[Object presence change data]
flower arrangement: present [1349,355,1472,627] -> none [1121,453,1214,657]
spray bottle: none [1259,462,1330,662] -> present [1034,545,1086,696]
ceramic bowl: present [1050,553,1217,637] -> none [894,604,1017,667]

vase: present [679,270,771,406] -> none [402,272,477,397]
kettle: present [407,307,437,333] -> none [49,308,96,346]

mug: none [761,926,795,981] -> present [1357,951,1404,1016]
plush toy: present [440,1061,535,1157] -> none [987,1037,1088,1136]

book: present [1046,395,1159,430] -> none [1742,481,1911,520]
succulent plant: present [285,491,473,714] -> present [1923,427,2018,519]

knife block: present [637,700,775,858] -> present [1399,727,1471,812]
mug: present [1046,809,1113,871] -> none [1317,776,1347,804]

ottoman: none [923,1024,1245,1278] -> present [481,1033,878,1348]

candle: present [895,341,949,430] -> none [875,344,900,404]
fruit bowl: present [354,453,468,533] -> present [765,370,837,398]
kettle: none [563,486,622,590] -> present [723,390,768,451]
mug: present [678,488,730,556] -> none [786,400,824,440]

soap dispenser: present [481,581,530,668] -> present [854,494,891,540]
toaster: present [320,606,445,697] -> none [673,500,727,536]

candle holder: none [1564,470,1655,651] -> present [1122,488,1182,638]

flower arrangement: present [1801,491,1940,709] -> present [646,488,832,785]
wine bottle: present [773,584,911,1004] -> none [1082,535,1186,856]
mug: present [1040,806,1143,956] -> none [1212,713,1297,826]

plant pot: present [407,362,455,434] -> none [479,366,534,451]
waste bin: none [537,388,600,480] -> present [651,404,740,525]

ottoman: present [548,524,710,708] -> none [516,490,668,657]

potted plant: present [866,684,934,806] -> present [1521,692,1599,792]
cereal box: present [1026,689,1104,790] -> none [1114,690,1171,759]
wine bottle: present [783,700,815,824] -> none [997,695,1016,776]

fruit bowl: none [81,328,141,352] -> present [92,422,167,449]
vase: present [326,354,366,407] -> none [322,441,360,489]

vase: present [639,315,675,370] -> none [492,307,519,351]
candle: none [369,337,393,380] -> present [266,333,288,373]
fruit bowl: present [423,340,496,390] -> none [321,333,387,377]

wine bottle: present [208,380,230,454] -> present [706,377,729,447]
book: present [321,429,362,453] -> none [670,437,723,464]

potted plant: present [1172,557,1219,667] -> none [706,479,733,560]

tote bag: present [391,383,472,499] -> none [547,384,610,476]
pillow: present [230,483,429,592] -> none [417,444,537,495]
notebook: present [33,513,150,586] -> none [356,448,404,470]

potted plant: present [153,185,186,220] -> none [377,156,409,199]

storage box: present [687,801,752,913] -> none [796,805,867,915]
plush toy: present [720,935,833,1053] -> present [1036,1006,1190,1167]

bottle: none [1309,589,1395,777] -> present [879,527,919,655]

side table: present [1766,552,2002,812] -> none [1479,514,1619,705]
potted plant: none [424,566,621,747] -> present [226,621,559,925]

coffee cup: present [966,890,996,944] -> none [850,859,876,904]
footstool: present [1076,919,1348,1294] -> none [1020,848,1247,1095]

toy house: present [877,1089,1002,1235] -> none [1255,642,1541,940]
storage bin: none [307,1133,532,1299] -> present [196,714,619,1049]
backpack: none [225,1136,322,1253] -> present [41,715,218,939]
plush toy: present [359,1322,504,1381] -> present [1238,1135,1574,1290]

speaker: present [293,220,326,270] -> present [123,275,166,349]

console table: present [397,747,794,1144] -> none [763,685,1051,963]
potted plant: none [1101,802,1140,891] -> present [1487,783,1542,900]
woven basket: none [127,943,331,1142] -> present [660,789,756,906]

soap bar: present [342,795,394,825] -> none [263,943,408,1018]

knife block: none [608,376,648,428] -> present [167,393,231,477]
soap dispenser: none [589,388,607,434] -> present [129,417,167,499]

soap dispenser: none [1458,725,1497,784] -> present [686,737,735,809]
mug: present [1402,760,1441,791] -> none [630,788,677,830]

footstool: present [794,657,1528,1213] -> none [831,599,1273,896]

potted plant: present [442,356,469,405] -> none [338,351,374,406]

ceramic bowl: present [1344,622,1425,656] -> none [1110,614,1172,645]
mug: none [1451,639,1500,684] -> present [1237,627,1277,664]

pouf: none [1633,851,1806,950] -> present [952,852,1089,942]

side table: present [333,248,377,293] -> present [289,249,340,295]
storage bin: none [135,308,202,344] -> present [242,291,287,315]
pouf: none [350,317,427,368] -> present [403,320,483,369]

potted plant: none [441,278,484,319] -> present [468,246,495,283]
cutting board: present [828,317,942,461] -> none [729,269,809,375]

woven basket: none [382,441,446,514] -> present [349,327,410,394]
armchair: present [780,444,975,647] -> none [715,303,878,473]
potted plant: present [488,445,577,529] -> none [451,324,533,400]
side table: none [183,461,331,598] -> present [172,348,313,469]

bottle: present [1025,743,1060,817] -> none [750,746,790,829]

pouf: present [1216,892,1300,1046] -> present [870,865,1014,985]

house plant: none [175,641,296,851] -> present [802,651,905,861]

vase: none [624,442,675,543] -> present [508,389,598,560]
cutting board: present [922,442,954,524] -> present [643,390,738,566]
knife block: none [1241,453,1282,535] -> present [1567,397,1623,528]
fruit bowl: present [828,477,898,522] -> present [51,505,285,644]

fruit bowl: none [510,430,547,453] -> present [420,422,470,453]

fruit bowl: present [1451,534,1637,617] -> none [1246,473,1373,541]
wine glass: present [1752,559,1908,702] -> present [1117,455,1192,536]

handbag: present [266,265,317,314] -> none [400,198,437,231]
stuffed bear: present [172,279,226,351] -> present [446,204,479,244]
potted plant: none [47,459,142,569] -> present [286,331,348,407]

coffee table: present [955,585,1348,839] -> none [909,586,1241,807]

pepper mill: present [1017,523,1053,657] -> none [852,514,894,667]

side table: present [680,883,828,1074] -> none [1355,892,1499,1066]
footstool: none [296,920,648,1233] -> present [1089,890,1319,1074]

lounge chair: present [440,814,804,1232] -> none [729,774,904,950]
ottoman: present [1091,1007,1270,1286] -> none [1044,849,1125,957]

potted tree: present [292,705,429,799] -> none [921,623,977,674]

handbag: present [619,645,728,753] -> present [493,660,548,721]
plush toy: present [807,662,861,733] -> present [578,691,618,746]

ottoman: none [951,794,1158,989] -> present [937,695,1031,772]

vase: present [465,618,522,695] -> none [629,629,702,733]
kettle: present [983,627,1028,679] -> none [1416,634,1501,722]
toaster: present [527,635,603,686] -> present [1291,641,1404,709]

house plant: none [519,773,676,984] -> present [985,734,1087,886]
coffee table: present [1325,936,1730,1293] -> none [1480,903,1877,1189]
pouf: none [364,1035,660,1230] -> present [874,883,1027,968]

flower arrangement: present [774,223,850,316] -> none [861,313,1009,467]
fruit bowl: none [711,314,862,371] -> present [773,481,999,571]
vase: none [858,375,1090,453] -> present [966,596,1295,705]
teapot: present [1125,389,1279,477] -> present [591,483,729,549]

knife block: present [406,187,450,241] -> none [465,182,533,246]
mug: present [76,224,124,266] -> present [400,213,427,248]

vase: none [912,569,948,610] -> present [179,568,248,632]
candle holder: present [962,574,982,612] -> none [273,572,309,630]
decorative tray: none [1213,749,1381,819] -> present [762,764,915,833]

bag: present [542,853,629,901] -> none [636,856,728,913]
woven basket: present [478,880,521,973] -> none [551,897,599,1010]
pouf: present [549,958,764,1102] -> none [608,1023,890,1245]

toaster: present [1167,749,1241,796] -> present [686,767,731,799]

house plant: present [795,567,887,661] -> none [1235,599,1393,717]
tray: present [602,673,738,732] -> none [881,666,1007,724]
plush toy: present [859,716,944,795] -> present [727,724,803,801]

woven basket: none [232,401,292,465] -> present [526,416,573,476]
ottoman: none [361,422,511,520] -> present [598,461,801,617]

- Exercise prompt
In the entries above, find the line holding "fruit bowl: present [1451,534,1637,617]" and the line holding "woven basket: present"; print both of them and every line between, exactly, and nothing else.

- Finished exercise
fruit bowl: present [1451,534,1637,617] -> none [1246,473,1373,541]
wine glass: present [1752,559,1908,702] -> present [1117,455,1192,536]

handbag: present [266,265,317,314] -> none [400,198,437,231]
stuffed bear: present [172,279,226,351] -> present [446,204,479,244]
potted plant: none [47,459,142,569] -> present [286,331,348,407]

coffee table: present [955,585,1348,839] -> none [909,586,1241,807]

pepper mill: present [1017,523,1053,657] -> none [852,514,894,667]

side table: present [680,883,828,1074] -> none [1355,892,1499,1066]
footstool: none [296,920,648,1233] -> present [1089,890,1319,1074]

lounge chair: present [440,814,804,1232] -> none [729,774,904,950]
ottoman: present [1091,1007,1270,1286] -> none [1044,849,1125,957]

potted tree: present [292,705,429,799] -> none [921,623,977,674]

handbag: present [619,645,728,753] -> present [493,660,548,721]
plush toy: present [807,662,861,733] -> present [578,691,618,746]

ottoman: none [951,794,1158,989] -> present [937,695,1031,772]

vase: present [465,618,522,695] -> none [629,629,702,733]
kettle: present [983,627,1028,679] -> none [1416,634,1501,722]
toaster: present [527,635,603,686] -> present [1291,641,1404,709]

house plant: none [519,773,676,984] -> present [985,734,1087,886]
coffee table: present [1325,936,1730,1293] -> none [1480,903,1877,1189]
pouf: none [364,1035,660,1230] -> present [874,883,1027,968]

flower arrangement: present [774,223,850,316] -> none [861,313,1009,467]
fruit bowl: none [711,314,862,371] -> present [773,481,999,571]
vase: none [858,375,1090,453] -> present [966,596,1295,705]
teapot: present [1125,389,1279,477] -> present [591,483,729,549]

knife block: present [406,187,450,241] -> none [465,182,533,246]
mug: present [76,224,124,266] -> present [400,213,427,248]

vase: none [912,569,948,610] -> present [179,568,248,632]
candle holder: present [962,574,982,612] -> none [273,572,309,630]
decorative tray: none [1213,749,1381,819] -> present [762,764,915,833]

bag: present [542,853,629,901] -> none [636,856,728,913]
woven basket: present [478,880,521,973] -> none [551,897,599,1010]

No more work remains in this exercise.